His advancement on the committee, however, has been slowed by more aggressive and charismatic Republicans. More junior lawmakers have twice leapfrogged him to take the top Republican post on the committee. In 2007, Rep. Jim McCrery of Louisiana jumped over him, with the leadership’s blessing, to become the ranking Republican. When McCrery retired two years later, Dave Camp of Michigan, a more aggressive party spokesman and campaign contributor, ascended to the top minority slot, with the support of Minority Leader John Boehner of Ohio. In 2009, Herger did become the ranking Republican on one of the most important subcommittees, the one responsible for health care policy. He has pledged to make health care more affordable for all Americans, and to keep medical decisions with patients and their doctors.
On local issues, Herger has tended to water projects and called for exemption of flood control programs from the Endangered Species Act. With Republican Rep. Greg Walden of Oregon he proposed full compensation of farmers and related businesses that suffered damages from the Klamath River flooding, but he rejected environmentalists’ calls for management controls of the fisheries, which he called part of “an anti-agriculture agenda.” He helped to enact a program to aid about 750 counties that have suffered from a loss of revenue from timber sales.

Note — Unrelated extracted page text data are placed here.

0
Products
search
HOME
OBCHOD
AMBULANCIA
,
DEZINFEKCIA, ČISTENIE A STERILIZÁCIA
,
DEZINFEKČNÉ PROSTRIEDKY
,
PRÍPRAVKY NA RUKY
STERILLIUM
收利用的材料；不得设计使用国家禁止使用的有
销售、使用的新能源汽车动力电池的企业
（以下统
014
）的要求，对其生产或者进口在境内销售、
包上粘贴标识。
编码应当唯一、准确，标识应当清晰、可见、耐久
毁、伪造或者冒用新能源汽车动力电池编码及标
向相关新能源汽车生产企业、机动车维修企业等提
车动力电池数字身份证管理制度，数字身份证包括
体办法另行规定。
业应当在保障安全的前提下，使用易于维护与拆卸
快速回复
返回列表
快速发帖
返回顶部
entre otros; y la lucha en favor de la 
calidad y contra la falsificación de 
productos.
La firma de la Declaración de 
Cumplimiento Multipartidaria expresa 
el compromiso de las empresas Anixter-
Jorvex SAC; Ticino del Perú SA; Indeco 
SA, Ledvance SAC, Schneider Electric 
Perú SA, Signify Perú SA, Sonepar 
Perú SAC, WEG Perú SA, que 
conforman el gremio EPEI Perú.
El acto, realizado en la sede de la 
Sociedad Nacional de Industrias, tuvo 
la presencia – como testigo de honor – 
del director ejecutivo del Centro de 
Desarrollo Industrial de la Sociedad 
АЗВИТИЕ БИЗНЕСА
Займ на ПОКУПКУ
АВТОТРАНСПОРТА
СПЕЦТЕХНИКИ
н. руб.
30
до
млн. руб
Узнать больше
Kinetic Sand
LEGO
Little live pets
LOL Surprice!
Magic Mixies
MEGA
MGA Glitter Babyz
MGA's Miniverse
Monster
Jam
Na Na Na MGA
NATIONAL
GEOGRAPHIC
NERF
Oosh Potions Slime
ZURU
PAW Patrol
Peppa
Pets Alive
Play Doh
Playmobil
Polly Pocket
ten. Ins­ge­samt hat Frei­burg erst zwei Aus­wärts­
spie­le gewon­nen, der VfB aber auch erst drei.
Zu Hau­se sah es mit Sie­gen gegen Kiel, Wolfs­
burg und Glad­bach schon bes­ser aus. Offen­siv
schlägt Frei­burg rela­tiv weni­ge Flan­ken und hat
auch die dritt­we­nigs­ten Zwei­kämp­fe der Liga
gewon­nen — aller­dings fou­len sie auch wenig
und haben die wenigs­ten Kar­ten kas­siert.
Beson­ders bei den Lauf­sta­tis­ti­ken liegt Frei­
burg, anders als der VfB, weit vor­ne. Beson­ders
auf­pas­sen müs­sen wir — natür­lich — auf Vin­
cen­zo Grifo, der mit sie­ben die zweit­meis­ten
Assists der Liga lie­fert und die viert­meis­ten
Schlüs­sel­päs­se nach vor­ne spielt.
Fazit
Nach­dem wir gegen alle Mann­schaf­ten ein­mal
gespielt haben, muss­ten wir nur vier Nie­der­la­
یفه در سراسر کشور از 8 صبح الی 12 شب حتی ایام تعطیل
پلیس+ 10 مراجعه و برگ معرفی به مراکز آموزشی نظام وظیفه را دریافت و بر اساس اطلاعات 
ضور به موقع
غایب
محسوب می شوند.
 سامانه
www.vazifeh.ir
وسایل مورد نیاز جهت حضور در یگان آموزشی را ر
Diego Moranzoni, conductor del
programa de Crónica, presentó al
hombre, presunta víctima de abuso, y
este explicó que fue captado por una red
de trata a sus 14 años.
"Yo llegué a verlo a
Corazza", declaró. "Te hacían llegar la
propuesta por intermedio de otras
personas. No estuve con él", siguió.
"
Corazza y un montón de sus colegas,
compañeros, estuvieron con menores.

Herger had been easily re-elected every two years, with more than 60% of the vote, until 2008, when he was held to a 58%-42% win by Democrat Jeff Morris, the Trinity County supervisor. Herger lost by 87 votes in Butte, the largest county, which has been growing with urban refugees. Democrat Morris criticized Herger’s depiction of environmentalists as “radical.”